Source extract:
════════════════
= Jocy de Oliveira =

Brazilian pianist, multimedia artist and composer

Jocy de Oliveira (formerly de Carvalho; born 11 April 1936) is a Brazilian pianist, multimedia artist and composer.

==Biography==
Jocy de Oliveira was born in Curitiba and grew up in São Paulo, Brazil. She studied in São Paulo with Joseph Kliass, in Paris with Marguerite Long, and in St. Louis with Robert Wykes. She received a Master of Arts from Washington University in St. Louis.

De Oliveira became a concert pianist as a child, playing internationally with artists including Stravinsky and John Cage. She married conductor Eleazar de Carvalho but later divorced, and lived in St. Louis, New York City and Rio de Janeiro. She is a member of the Brazilian Academy of Music, and is the author of four books.
════════════════
Recorded information:
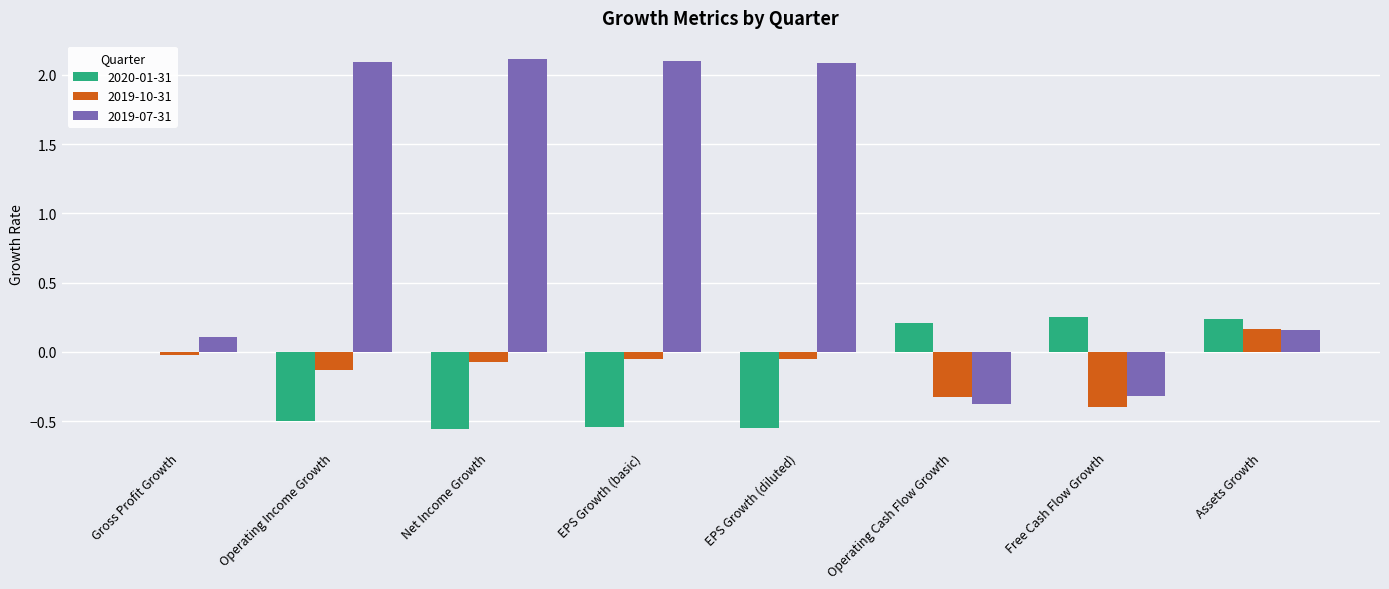

What is the sum of the 2020-01-31 values at Assets Growth and Net Income Growth?

-0.3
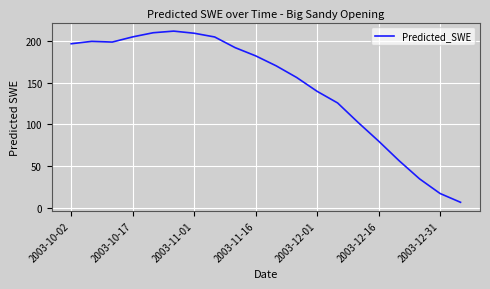

What is the minimum value shown in the chart?

6.3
════════════════
Task to carry out:
Reproduce the article on Jocy de Oliveira above word for word, from its title line to its last sentence.

Exercise answer:
= Jocy de Oliveira =

Brazilian pianist, multimedia artist and composer

Jocy de Oliveira (formerly de Carvalho; born 11 April 1936) is a Brazilian pianist, multimedia artist and composer.

==Biography==
Jocy de Oliveira was born in Curitiba and grew up in São Paulo, Brazil. She studied in São Paulo with Joseph Kliass, in Paris with Marguerite Long, and in St. Louis with Robert Wykes. She received a Master of Arts from Washington University in St. Louis.

De Oliveira became a concert pianist as a child, playing internationally with artists including Stravinsky and John Cage. She married conductor Eleazar de Carvalho but later divorced, and lived in St. Louis, New York City and Rio de Janeiro. She is a member of the Brazilian Academy of Music, and is the author of four books.